Устав от дороги, она первый вечер посвятила детям, чувствуя к ним после долгой разлуки невыразимую нежность. Осматривалась в своей квартире, которая казалась ей чужою. Телефонировала всем своим знакомым и принялась, наконец, просматривать письма за последнюю неделю, которые ей уже не пересылали в Италию. Ничего интересного. Бессовестное предложение одного концертного импрессарио совершить турне по провинции без всякого гонорара, – о нет, благодарствуйте! А вот какой-то конверт, по-видимому, из официального учреждения. Она не любила официальных бумаг и с обиженным лицом взяла в руки этот конверт, покусывая папироску. Она любила общество, веселую болтовню, Шопена, но не любила вещей, напоминавших ей, что у нее есть обязанности по отношению к человечеству, к обществу, к государству. Ее куда-то вызывали… возмутительно было, что существовали учреждения, имевшие право располагать ее временем.
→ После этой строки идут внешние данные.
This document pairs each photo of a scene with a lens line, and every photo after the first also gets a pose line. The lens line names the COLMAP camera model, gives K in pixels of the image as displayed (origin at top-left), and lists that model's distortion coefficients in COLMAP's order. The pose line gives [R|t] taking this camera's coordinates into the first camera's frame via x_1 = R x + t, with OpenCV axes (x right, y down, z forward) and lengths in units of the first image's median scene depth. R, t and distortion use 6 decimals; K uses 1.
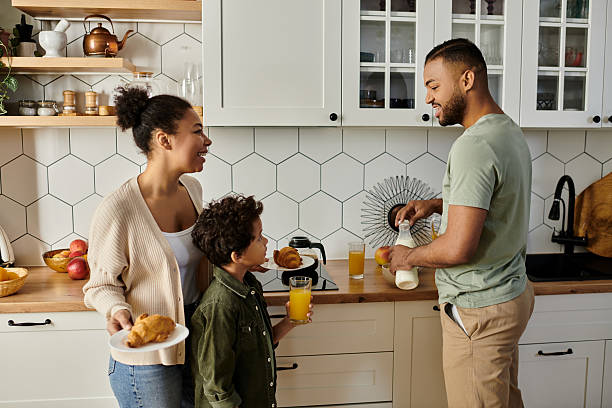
lens RADIAL K [[648.7, 0, 324.1], [0, 648.7, 185.2], [0, 0, 1]] dist [-0.048353, 0.000000]
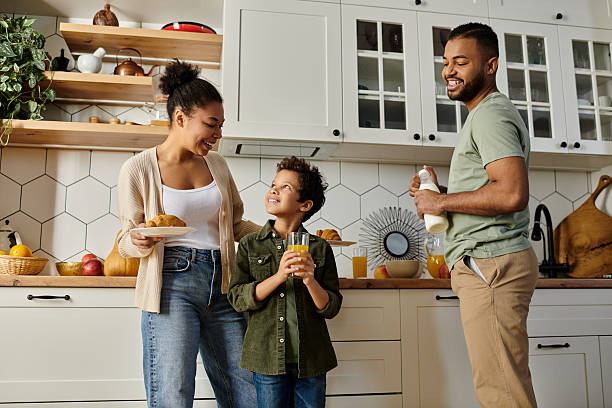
lens RADIAL K [[648.7, 0, 322.2], [0, 648.7, 194.2], [0, 0, 1]] dist [-0.048353, 0.000000]
pose [[0.998091, 0.000697, 0.061750, -0.077831], [0.017607, 0.955219, -0.295374, 0.322629], [-0.059191, 0.295898, 0.953384, -0.041641]]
Но, едва лишь заглянув в бумагу, она так побледнела, что ее светлые, белокурые волосы показались бы темными, а ее синие глаза – серыми, как темный шифер. Папироса выпала из пальцев и продолжала дымиться на куске бумаги.
– Что это?
Глаза у Лизы остекленели от испуга. Как это может быть? Вызов в суд на такой-то день. Венцель подал прошение о разводе.
Вдруг все тело у нее запылало, как на костре. Она вскочила потрясенная и отшвырнула бумагу от себя. Да как же это все возможно? Не с чертом ли самим она имеет дело?
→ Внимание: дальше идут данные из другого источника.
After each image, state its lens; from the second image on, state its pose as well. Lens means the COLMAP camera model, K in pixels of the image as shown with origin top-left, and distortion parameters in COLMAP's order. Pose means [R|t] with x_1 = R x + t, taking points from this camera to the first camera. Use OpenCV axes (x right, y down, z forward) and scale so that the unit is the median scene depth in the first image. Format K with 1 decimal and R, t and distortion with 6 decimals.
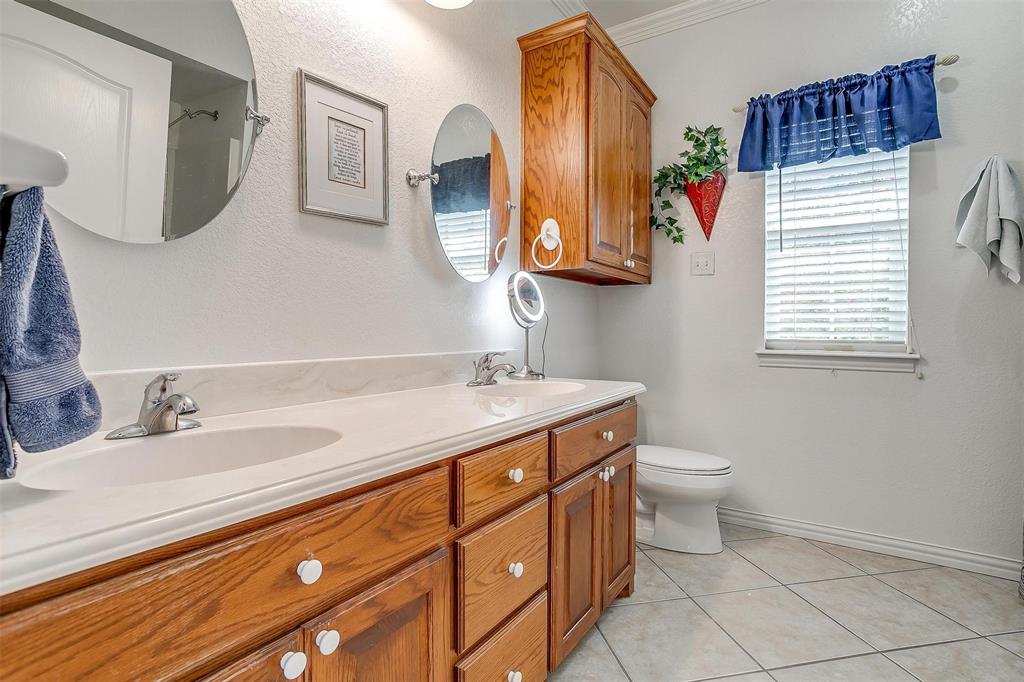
lens RADIAL K [[511.1, 0, 511.4], [0, 511.1, 335.8], [0, 0, 1]] dist [-0.013788, 0.005211]
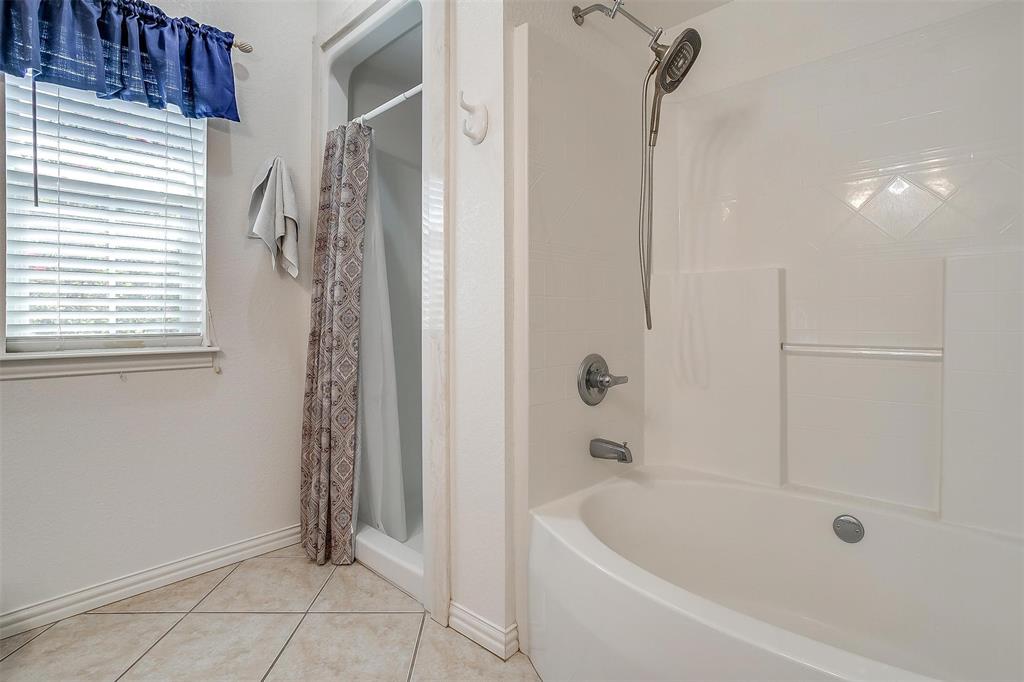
lens RADIAL K [[511.1, 0, 515.5], [0, 511.1, 317.9], [0, 0, 1]] dist [-0.013788, 0.005211]
pose [[0.182817, -0.006107, 0.983128, -0.015427], [0.022352, 0.999748, 0.002054, -0.006002], [-0.982893, 0.021599, 0.182908, 0.286855]]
А вот письмо от адвоката Венцеля, который уже несколько месяцев бомбардировал ее письмами. По поручению Венцеля, он сообщал ей, что тот готов ее блестяще обеспечить в случае немедленного ее согласия на развод, в противном же случае он не остановится перед крайними мерами. О, конечно, она имела дело с мерзавцем и чертом в то же время. Лиза кинулась в детскую, сорвала детей с кроватей, прижала их к груди, осыпала поцелуями.
– Они хотят отнять вас у меня! – кричала она.
Заспанные, испуганные дети заплакали. Гергард взглянул на нее серыми глазами Венцеля.
– Кто хочет нас отнять? – спросил он с мокрым от слез лицом.
– Кто? Папа – вот кто!
О, теперь ей уже стало немного легче. Мысли опять пришли в порядок. Слишком силен был удар. Она позвонила по телефону Михаэлю, и тот сказал, что будет еще часа два в своем бюро и ждет ее.
Лиза немедленно села в автомобиль. В начале десятого часа она подъехала к дому Михаэля. Михаэль сидел за своим письменным столом, утомленный, изнервничавшийся, и диктовал письма Еве Дукс.
– Сейчас я буду к твоим услугам, Лиза, – сказал он с усталою улыбкой. Ева безмолвно встала и вышла из комнаты.